Drill plays the classics: Querying musical compositions with SQL
Today in ‘Wow, I never expected to use SQL for that!,’ I’m going to show how you can use Drill (along with a simple command line utility) to analyze musical compositions for sound and style characteristics.
The music we’ll be analyzing is a selection of piano pieces written by various classical composers. In particular, we’ll
be looking at representations of this music encoded into MIDI files created by one Bernd Krueger, who hosts them on his
site: www.piano-midi.de. A linchpin of this approach will be the super cool command line utility midicsv
(available
here), which translates the events of a MIDI file into text in the form of a
CSV file.
After a little prepwork I found myself with a directory called music_csv
which held the CSV-translated MIDI files in
subdirectories named after each of the composers I had downloaded. As we can see on the midicsv web site, the third
column of each CSV listing contains the type of event. Two of these that might be of particular interest are 'Note_on_c’
and 'Tempo’, which respectively begin playing a note and set the current tempo of the piece. For 'Note_on_c’ the value
we’ll pay attention to (the note being played) is in column five, while for 'Tempo’ we’ll (unsurprisingly) be looking at
tempo values, which for this event type show up in column four.
In MIDI notes are identified by a number, with '60’ being Middle C, and 59 and 61 being the notes just below and just
above that location. So first let’s examine the 'average note’ for each composer’s selection. This might be a good
choice if we’re looking for music that sounds somewhat dramatic, due to the presence of more notes from the bottom half
of the keyboard. A Drill query to my music_csv
directory that gives me each composer’s average note looks like:
SELECT dir0 composer, AVG(CAST(TRIM(columns[4]) AS INT)) `average note`
FROM dfs.`/path/to/music_csv`
WHERE columns[2] LIKE ' Note_on_c'
GROUP BY dir0
ORDER BY `average note`;
Which yields the following:
+--------------+---------------------+
| composer | average note |
+--------------+---------------------+
| borodin | 61.21679561573178 |
| mendelssohn | 61.601812135524604 |
| schumann | 62.13615485564304 |
| bach | 62.41817789291883 |
| chopin | 62.59844650639674 |
| beethoven | 62.94818578301335 |
| granados | 62.998422159887795 |
| schubert | 63.03703764725266 |
| mussorgsky | 63.205213945135924 |
| debussy | 63.73597678916828 |
| brahms | 63.85321901437839 |
| tchaikovsky | 63.93177966101695 |
| grieg | 65.22842035060975 |
| burgmueller | 65.4425336466567 |
| balakirew | 66.0802039293708 |
| albeniz | 66.68735803242735 |
| mozart | 67.12492121887229 |
| liszt | 67.51094939468125 |
| haydn | 67.87497578301583 |
+--------------+---------------------+
So for moodier music, it looks like Borodin is your best bet.

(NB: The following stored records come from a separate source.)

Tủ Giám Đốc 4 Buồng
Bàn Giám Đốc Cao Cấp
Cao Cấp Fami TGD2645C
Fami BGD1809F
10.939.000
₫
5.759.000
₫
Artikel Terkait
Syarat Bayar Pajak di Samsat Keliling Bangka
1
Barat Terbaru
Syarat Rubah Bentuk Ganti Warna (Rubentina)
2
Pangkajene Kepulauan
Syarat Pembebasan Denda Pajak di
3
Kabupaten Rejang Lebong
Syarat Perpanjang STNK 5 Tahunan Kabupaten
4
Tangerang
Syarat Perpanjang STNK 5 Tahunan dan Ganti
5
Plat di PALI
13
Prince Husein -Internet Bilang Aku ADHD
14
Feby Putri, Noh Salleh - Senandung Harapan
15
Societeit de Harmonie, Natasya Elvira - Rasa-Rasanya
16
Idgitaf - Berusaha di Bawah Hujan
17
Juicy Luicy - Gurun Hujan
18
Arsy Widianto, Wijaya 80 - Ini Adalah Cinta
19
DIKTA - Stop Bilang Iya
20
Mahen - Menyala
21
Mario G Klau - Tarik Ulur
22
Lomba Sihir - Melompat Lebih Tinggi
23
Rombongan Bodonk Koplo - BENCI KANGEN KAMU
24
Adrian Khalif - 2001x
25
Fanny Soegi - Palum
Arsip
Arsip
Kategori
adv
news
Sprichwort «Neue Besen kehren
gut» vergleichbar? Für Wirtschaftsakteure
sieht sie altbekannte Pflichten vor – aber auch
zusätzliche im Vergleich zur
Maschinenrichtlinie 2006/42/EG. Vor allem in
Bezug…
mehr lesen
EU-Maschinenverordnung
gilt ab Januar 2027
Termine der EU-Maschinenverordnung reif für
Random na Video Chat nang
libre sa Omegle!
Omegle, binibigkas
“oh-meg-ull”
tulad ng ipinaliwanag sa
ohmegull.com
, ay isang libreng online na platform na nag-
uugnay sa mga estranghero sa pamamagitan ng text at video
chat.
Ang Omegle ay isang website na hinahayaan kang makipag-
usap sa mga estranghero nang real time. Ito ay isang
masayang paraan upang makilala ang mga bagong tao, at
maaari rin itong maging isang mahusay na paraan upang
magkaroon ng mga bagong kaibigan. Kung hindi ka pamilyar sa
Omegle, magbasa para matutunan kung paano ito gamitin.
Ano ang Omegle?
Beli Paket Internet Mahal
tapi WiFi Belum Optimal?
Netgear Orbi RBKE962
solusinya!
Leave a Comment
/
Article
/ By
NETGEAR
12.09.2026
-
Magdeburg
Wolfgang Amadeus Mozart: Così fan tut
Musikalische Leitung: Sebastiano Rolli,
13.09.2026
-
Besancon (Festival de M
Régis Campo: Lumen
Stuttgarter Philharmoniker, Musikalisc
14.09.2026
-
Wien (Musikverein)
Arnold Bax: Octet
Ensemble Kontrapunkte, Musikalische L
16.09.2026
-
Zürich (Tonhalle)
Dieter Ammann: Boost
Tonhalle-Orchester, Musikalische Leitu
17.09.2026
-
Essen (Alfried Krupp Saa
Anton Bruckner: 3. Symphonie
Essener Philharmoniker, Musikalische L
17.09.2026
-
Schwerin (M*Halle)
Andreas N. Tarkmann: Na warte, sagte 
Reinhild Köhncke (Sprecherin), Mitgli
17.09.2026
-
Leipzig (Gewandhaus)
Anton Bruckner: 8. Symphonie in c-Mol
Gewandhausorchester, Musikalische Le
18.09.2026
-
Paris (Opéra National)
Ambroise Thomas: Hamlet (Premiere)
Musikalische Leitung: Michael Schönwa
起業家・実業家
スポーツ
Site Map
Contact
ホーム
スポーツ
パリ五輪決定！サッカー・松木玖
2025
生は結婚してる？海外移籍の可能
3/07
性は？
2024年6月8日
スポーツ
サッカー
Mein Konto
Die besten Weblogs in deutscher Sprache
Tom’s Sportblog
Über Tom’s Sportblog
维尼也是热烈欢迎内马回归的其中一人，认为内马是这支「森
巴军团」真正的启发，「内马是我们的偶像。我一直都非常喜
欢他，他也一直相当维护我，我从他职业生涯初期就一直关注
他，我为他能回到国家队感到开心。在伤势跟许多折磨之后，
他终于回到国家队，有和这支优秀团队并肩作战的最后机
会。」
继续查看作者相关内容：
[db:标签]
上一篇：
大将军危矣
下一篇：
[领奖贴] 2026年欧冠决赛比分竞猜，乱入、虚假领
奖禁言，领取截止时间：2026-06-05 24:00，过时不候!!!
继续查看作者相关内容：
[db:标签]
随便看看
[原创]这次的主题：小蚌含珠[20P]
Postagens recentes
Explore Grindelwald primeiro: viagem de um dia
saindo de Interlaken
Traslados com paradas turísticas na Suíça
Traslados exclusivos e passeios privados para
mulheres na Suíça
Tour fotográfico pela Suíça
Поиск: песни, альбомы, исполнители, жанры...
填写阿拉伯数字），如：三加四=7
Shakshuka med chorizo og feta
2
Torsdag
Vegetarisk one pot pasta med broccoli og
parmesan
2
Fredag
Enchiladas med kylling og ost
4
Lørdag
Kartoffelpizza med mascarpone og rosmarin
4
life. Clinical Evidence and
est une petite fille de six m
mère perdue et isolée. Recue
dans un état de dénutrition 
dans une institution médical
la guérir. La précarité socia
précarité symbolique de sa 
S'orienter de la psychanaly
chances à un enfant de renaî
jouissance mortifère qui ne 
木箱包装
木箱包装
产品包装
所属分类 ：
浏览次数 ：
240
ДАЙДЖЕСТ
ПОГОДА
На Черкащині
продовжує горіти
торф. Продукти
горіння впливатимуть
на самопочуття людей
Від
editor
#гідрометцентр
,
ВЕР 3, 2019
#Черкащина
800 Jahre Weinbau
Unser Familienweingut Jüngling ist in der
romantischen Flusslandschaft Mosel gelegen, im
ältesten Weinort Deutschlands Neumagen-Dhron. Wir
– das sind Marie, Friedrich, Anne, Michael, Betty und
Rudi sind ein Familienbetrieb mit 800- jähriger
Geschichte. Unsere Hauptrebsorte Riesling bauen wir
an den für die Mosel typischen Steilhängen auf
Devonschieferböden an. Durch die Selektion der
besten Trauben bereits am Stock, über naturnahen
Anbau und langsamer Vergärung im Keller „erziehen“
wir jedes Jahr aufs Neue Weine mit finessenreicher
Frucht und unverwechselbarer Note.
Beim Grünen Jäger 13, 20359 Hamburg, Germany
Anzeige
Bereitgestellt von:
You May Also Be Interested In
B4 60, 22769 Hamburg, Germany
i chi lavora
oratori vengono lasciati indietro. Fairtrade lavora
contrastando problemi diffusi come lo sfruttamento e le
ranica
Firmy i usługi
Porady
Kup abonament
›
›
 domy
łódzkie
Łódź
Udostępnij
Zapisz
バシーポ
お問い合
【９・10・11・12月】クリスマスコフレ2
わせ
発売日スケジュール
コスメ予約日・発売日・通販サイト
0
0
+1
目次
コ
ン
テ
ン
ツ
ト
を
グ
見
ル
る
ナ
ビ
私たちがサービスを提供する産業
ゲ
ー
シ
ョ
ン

Next we’ll try a similar query for the average tempo of a composer’s selections. This could be useful if you’re looking for either tranquil or spritely music:
SELECT dir0 composer, AVG(CAST(TRIM(columns[3]) AS INT)) `average tempo`
FROM dfs.`/Users/ngriffith/Downloads/music_csv`
WHERE columns[2] LIKE ' Tempo'
GROUP BY dir0
ORDER BY `average tempo`;
With:
+--------------+---------------------+
| composer | average tempo |
+--------------+---------------------+
| grieg | 463950.99792665546 |
| balakirew | 516662.79188934295 |
| chopin | 549635.4575186928 |
| schubert | 555130.6943059019 |
| granados | 559992.7081807082 |
| beethoven | 562109.4496243594 |
| mussorgsky | 572826.2225694832 |
| tchaikovsky | 582765.8715467677 |
| burgmueller | 585393.9650706437 |
| borodin | 587289.7334545455 |
| albeniz | 588197.7116116117 |
| liszt | 591821.5634490239 |
| debussy | 599595.9116922494 |
| haydn | 606727.8991650156 |
| schumann | 620904.3406527168 |
| mozart | 634484.8481915854 |
| bach | 665263.0298245614 |
| brahms | 688238.5542258788 |
| mendelssohn | 695130.138571672 |
+--------------+---------------------+
So start your search for slower music with Grieg, and go to Mendelssohn if you’d prefer something faster. (If you’re curious, the unit used for tempo here is the length of a quarter note in microseconds).
Note that both these examples rely on Drill’s ability query entire directories (and subdirectories!) of files at once.
And I’ve also used the dir0
variable to my advantage in order to provide the name of the composer from my folder
hierarchy.
Querying classical music compositions is definitely an unexpected and wonderful way to use Drill!